It is a first of its kind in the world, says CMFRI scientist
The regional centre of ICAR-Central Marine Fisheries Research Institute here has made a major breakthrough by undertaking mass scale seed production of Indian pompano for the first time in the world.
Indian pompano (trachinotus mookalee) is a marine fish belonging to the family Carangidae. It is low in landing from the wild. It contains Omega 3 and 6 fatty acids. It is sold in the domestic market at ₹200 to ₹300 per kg.
The species is distributed in the Indo-West Pacific region and present in 15 countries of the Asian continent. In India, it is reported from both the west and east coasts.
It has sporadic occurrences in bays and lagoons, and the adult fish prefers shallow coastal waters with rocky areas.
Senior scientist in charge of the regional centre Subhadeep Ghosh told The Hindu that the fish was considered to be a good candidate species for aquaculture due to its fast growth rate, easy adaptability to culture conditions, quick acceptance of artificial feed, pleasant appearance, good meat quality, and high consumer preference. In addition, it can be successfully cultured in tanks, ponds and cages.
In a bid to diversify Indian mariculture, breeding and seed production of the species was initiated at the regional centre with broodstock collection in 2011.
Initial success in seed production on a small scale was achieved in early 2014. However, seed could not be produced consistently due to loss of broodstock maintained in the cage by the effect of the catastrophic Hudhud cyclone that hit the Visakhapatnam coast that year.
Broodstock collection was initiated again in 2015 and the fishes were stocked in the land-based Re-circulating Aquaculture System (RAS) for development and maturation.
“With manipulation of water quality and feeding protocols, fishes were induced to spawn in the RAS and mass scale seed production was achieved in early 2017,” Dr. Ghosh said.
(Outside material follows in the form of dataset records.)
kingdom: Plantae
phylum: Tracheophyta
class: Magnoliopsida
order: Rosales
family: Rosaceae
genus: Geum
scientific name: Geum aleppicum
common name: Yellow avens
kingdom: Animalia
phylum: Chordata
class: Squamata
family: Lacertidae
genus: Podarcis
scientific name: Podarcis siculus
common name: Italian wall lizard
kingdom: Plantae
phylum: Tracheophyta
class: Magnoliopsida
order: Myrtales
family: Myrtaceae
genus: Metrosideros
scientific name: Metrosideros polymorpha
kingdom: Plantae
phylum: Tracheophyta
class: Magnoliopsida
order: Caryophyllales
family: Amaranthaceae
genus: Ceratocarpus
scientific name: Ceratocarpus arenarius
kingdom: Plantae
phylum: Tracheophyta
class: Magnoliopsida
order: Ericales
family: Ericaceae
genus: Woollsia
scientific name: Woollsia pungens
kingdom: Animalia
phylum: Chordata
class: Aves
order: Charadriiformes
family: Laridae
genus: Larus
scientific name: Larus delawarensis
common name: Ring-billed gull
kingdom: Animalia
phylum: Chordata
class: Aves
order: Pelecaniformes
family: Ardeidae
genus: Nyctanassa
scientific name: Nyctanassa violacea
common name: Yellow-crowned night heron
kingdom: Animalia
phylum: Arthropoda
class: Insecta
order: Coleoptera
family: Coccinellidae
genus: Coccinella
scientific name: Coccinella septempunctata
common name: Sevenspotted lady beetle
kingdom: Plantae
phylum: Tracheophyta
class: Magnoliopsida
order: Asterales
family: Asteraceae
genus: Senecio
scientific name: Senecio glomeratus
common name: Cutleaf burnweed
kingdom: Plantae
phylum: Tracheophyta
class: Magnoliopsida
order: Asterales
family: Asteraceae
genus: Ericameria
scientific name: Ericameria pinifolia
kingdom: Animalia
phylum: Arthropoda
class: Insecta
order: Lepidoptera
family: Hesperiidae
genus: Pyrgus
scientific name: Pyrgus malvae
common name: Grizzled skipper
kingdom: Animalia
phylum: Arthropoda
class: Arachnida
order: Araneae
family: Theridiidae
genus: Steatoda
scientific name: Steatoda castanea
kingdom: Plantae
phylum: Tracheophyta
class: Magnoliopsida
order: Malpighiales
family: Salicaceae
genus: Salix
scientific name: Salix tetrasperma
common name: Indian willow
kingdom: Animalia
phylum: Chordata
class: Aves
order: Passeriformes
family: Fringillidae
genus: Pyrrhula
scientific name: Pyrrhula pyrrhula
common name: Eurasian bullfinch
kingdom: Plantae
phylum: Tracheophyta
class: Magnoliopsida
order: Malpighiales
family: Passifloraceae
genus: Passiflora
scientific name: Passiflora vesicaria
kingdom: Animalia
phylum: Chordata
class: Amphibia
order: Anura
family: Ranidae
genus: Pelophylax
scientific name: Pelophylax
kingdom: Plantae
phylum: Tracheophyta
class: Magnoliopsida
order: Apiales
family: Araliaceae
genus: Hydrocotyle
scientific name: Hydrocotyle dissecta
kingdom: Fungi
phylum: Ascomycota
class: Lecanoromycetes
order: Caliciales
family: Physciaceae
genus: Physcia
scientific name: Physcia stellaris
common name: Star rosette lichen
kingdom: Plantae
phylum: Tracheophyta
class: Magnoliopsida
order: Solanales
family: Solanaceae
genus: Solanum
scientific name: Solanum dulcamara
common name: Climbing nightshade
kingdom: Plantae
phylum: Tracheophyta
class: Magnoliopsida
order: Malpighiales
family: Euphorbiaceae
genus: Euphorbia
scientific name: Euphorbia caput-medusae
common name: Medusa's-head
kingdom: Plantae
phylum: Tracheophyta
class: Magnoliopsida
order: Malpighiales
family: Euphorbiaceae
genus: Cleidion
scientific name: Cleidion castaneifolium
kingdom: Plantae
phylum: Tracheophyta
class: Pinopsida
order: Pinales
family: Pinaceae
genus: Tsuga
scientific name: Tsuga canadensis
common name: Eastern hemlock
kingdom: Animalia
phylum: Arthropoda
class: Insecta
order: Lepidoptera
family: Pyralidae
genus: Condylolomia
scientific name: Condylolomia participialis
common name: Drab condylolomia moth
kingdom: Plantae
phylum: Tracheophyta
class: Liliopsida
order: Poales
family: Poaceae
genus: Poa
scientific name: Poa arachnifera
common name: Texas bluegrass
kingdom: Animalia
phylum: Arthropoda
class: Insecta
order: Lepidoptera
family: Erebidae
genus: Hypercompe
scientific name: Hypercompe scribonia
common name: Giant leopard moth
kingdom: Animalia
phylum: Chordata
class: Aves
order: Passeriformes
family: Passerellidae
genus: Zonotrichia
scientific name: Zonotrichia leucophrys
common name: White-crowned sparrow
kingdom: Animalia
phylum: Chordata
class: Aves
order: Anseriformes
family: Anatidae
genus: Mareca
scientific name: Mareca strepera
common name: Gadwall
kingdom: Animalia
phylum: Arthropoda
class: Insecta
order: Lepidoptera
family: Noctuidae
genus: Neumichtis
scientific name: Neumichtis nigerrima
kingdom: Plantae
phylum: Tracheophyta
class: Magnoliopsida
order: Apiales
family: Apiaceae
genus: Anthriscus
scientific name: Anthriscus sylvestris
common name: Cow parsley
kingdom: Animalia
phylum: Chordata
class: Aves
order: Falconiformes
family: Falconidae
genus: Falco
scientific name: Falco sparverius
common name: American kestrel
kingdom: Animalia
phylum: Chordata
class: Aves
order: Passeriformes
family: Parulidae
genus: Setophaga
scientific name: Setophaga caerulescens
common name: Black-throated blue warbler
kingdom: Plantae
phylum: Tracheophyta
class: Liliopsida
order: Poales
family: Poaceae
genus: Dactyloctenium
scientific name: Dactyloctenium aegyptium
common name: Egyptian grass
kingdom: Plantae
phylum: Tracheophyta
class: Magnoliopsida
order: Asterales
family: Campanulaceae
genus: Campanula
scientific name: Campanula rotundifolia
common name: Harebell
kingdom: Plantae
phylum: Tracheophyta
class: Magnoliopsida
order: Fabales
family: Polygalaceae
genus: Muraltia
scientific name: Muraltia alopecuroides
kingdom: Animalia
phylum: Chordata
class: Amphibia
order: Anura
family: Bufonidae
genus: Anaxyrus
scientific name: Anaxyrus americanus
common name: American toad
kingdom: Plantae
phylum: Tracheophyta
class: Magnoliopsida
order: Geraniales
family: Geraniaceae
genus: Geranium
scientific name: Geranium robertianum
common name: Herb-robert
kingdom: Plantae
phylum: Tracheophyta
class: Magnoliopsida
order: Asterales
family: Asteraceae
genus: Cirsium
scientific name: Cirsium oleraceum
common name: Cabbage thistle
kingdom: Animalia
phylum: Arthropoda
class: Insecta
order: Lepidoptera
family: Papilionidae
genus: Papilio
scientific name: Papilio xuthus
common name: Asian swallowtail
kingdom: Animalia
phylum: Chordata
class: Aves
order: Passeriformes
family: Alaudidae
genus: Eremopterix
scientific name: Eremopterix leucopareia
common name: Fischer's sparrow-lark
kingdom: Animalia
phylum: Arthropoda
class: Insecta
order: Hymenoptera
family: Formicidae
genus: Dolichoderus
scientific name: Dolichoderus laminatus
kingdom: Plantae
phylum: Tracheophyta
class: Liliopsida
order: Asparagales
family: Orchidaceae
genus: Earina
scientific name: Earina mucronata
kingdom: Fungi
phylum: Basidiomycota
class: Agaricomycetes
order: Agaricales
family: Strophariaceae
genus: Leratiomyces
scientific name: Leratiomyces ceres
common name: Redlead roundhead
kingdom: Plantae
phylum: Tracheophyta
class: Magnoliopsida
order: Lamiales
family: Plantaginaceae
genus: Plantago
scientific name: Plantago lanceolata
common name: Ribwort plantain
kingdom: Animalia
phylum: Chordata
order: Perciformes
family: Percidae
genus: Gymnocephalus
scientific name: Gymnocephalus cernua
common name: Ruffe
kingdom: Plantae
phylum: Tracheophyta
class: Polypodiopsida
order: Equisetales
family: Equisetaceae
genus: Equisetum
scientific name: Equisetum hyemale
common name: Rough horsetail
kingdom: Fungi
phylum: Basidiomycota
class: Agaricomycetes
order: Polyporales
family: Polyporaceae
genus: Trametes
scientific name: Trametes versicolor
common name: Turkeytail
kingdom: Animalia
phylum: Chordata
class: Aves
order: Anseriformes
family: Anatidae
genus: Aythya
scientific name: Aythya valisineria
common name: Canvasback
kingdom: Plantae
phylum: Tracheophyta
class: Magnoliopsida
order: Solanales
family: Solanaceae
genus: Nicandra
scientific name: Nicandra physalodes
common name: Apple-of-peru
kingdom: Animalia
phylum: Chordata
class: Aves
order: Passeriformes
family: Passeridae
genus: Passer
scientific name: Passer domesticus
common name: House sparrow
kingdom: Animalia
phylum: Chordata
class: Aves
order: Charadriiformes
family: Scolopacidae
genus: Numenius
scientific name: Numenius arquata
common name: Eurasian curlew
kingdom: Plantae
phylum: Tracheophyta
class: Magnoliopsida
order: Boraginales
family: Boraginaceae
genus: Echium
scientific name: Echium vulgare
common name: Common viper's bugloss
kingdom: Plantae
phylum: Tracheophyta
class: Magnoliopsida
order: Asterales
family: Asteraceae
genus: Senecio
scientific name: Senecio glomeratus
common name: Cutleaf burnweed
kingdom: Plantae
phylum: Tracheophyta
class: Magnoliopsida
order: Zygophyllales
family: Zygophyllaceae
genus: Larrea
Metamorphosis from larvae to fry started on the 17th day post-hatch and was completed by the 22nd day. After 30 days of rearing, the survival rate was around 17.2% and the fry reached an average size of 2.9 cm in length and 1.27 gm in weight. A few thousand fry were transferred to the Veraval Regional Centre of CMFRI in Gujarat and are being nursery-reared for stocking in cages.
Another few thousand fry were transferred to Nagayalanka in Krishna district of Andhra Pradesh and are being nursed prior to release in the pond. The remaining fry, again a few thousands, are being nursery-reared at the Visakhapatnam Regional Centre of CMFRI.
He said the seed would be stocked in open sea floating cages for grow-out very soon.
This was the first case of successful mass scale seed production of Indian pompano under confinement anywhere in the world.
The success raised hopes for culture of the fish using hatchery produced seed in India and will present enormous scope for aquaculture business opportunity in the near future for Indian fish farmers through species diversification.